Let’s say that Bausch Health has agreed to cover about half of SGYP liabilities, a reasonable number in my opinion. If this were the case, SGYP would be left with $86.06 million give or take in liabilities, leaving $119.938 million, or about $0.48 per share as the end value of the deal.
In my opinion, based on my math and understanding of what is happening here, the Synergy Pharmaceuticals deal will end up being worth between $0.40 per share and $0.50 per share once it’s all said and done.
It’s important to keep in mind that there are several moving parts at play here. At the end of the day, we don’t know what the judge is going to forgive and not forgive, we have no idea what Bausch is willing to cover in terms of liabilities, and the court docs and final stalking hourse agreement between Bausch Health.

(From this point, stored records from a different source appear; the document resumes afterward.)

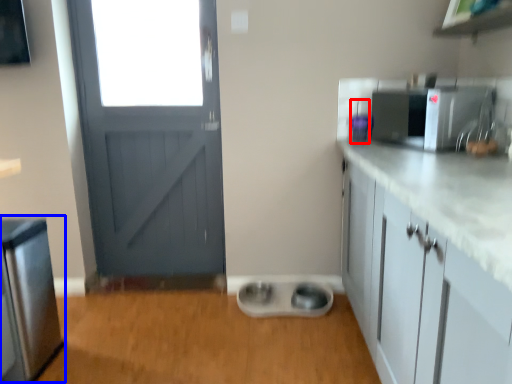
Question: Among these objects, which one is nearest to the camera, appliance (highlighted by a red box) or appliance (highlighted by a blue box)?

Choices:
 (A) appliance
 (B) appliance

Answer: (B)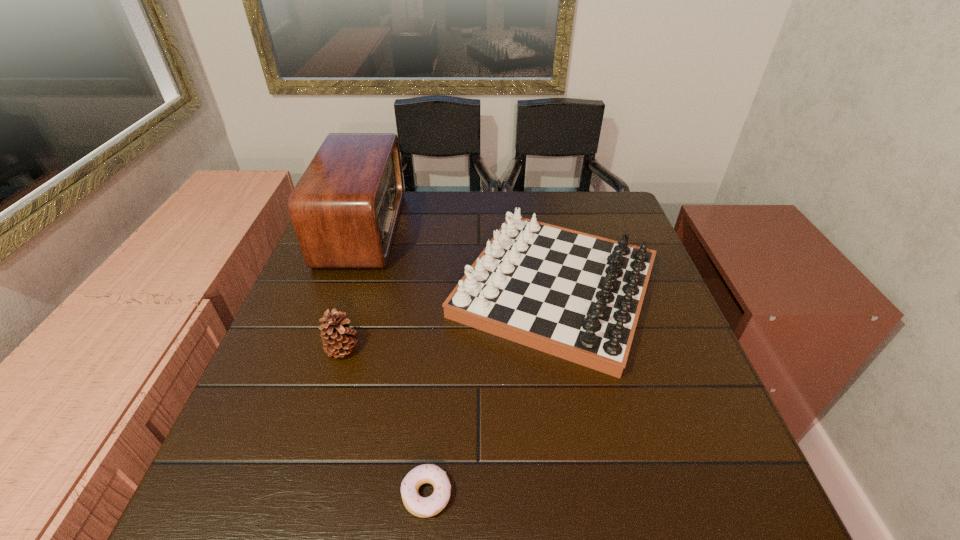
You are a GUI agent. You are given a task and a screenshot of the screen. Output one action in this format:
    pyautogui.click(x=<x>, y=<y>)
    Task: Click on the blank space that satisfies the following two spatial constraints: 1. on the front panel of the gameboard; 2. on the right side of the radio receiver
    The width and height of the screenshot is (960, 540).
    Given the screenshot: What is the action you would take?
    pyautogui.click(x=342, y=289)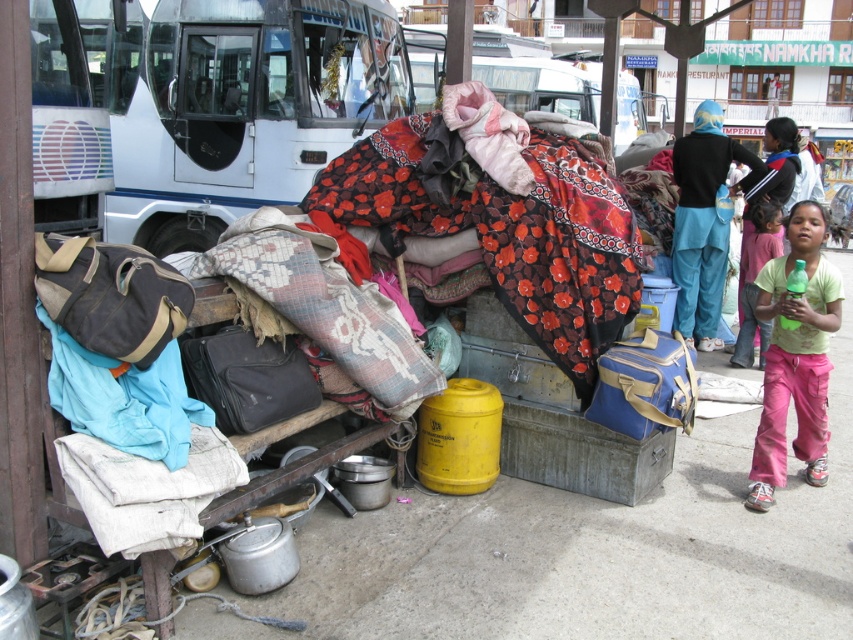
You are a traveler standing at the bus station and see the green cotton shirt at lower right and the blue fabric pants at right. Which clothing item is closer to you?

The green cotton shirt at lower right is closer to you because it is in front of the blue fabric pants at right.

So, these numbers are VERY rough numbers and more for entertainment than anything else. Nonetheless, I do believe that the range mentioned above will be the end value to shareholders.
The bottom line here is a relatively simple one. At the current price of about $0.28 per share, this stalking horse bid represents a strong opportunity for potential profits. In fact, by my calculations the deal will result in a profit of between 42% and 78%. Nonetheless, these numbers cannot be gaurunteed as there are too many unknowns and moving parts associated with the deal. Nonetheless, I do believe that shareholders that got in below $0.40 per share will be happy with the end result.